Friday, March 8, 2024

Lecture Series “Robust AI”: Petra Bevandić

On Friday, March 15, we will continue our lecture series “Robust AI”. Petra Bevandić will give a lecture on “Leveraging class relations for multi-dataset semantic segmentation”.

When & where
15.03.2024 14:15h in CITEC 1.204 and zoom
https://uni-bielefeld.zoom-x.de/j/61439312549?pwd=OGxLMmVFeG93VGc1VnV3U3RoR0l6dz09

Abstract
Recent attention in the field has been directed towards training semantic segmentation models on multiple datasets. This trend stems from the increasing demand for models that exhibit robust performance across diverse visual domains.

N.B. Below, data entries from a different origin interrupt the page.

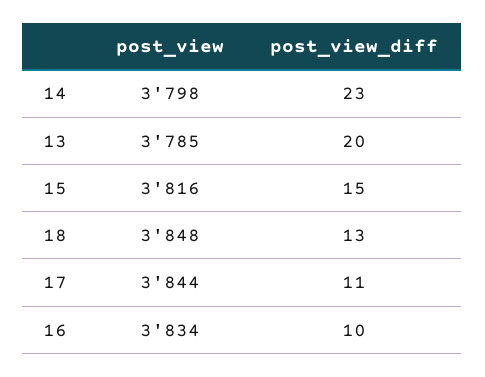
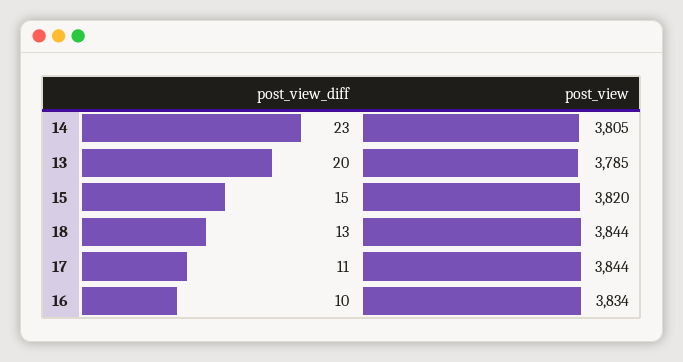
post_view, 14: 3798 -> 3805
post_view, 15: 3816 -> 3820
post_view, 18: 3848 -> 3844

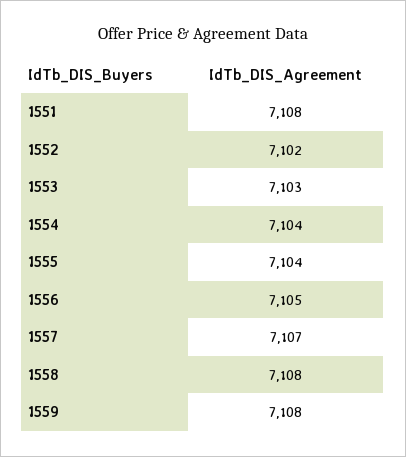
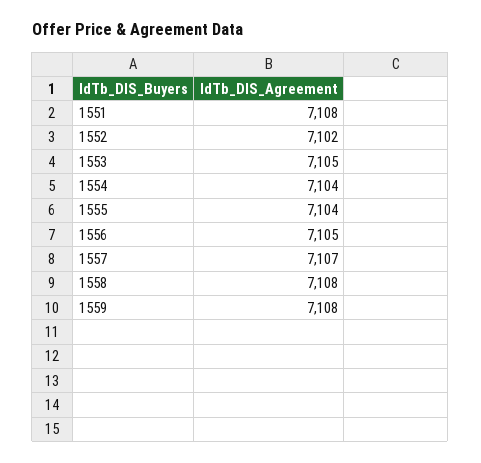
1553: 7103 -> 7105

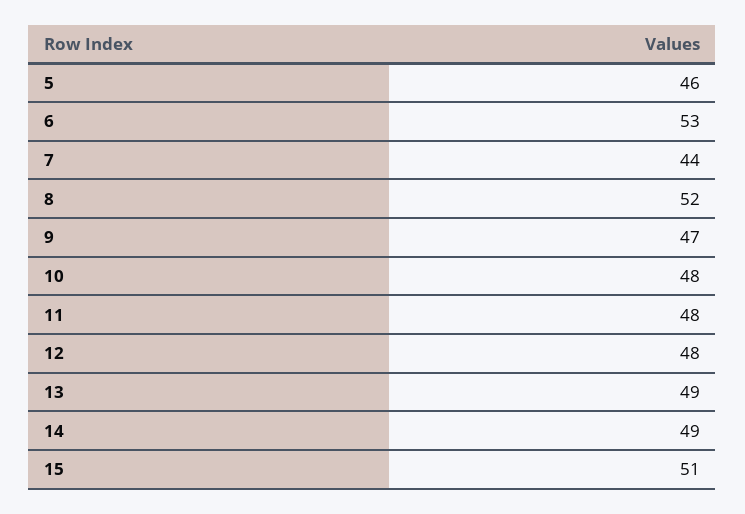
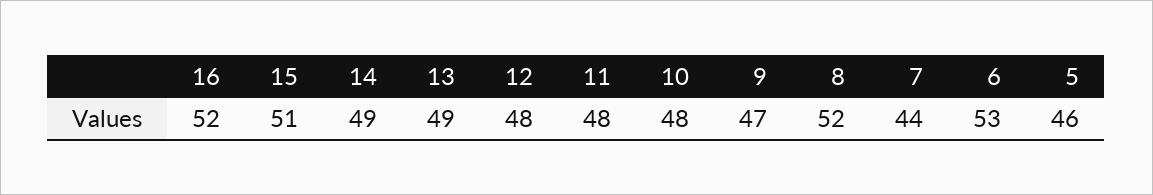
16: none -> 52

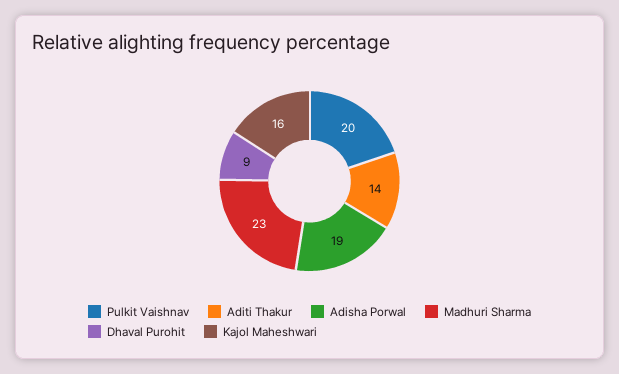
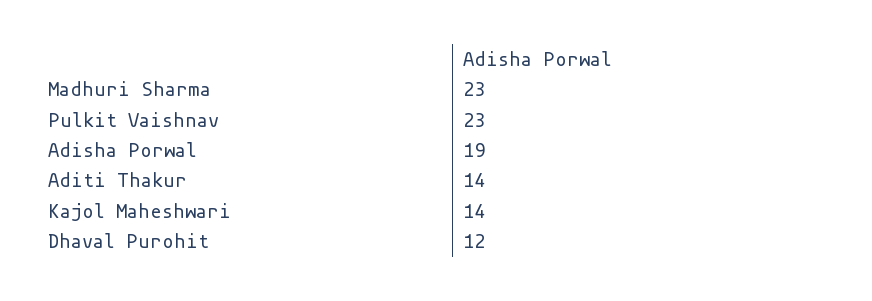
Pulkit Vaishnav: 20 -> 23
Dhaval Purohit: 9 -> 12
Kajol Maheshwari: 16 -> 14

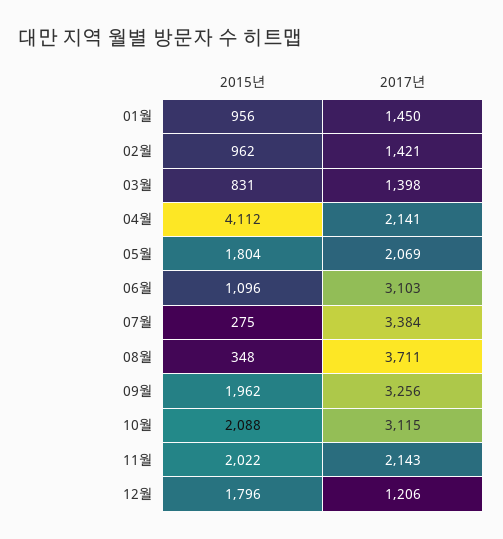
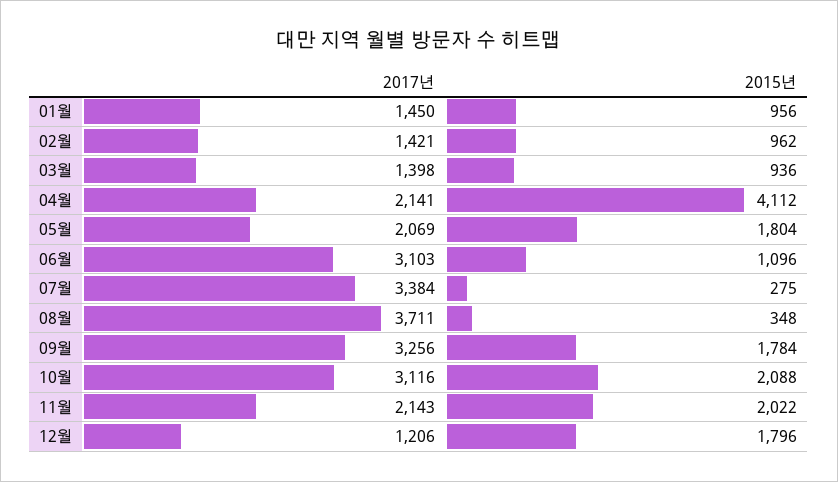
2015년, 03월: 831 -> 936
2015년, 09월: 1962 -> 1784
2017년, 10월: 3115 -> 3116

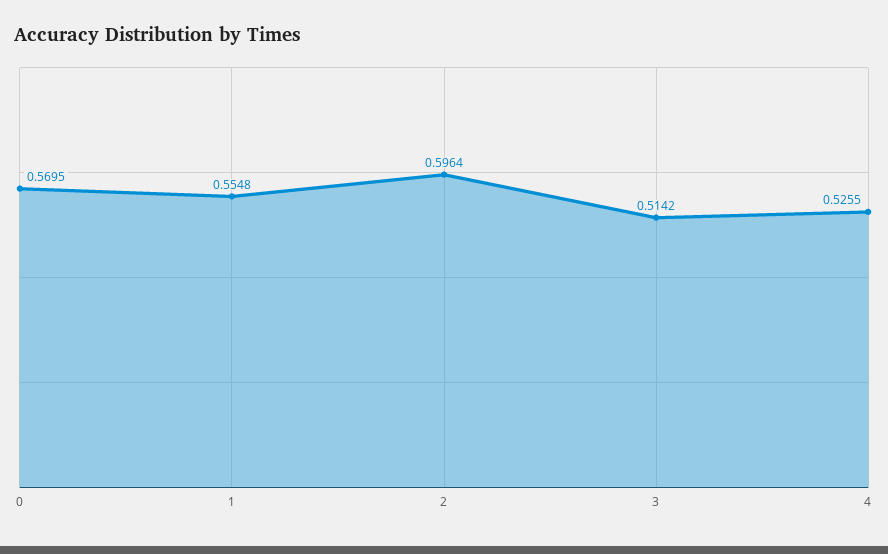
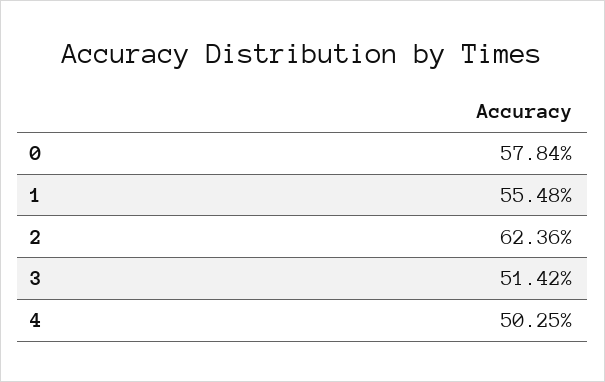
0: 0.5695 -> 0.5784
2: 0.5964 -> 0.6236
4: 0.5255 -> 0.5025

However, a significant obstacle to principled training arises from incompatible labeling policies among established datasets. Take, for instance, the disparity in labeling policies between Cityscapes and Vistas, where the road class in Cityscapes encompasses all driving surfaces, while Vistas delineates separate classes for road markings, manholes, and other elements. Even more challenging is the case of overlapping labels, such as pickups being labeled as trucks in VIPER, cars in Vistas, and vans in ADE20k.
To address these issues, we propose the adoption of a flat universal taxonomy that defines standalone visual concepts within a dataset collection. By expressing dataset-specific labels as unions of universal visual concepts, we facilitate seamless and principled learning on multi-domain dataset collections without a need for any further relabeling. This approach is demonstrated to be applicable in standard classification training based on cross-entropy loss, as well as in the training of masked-based segmentation models like Mask2Former.
Furthermore, we introduce a method for constructing the universal taxonomy for a given dataset collection in a fully automated manner. This is achieved through the iterative integration of dataset pairs based on visual-semantic relations.
Our approach not only achieves competitive within-dataset and cross-dataset generalization but also demonstrates the ability to learn visual concepts not separately labeled in any of the training datasets.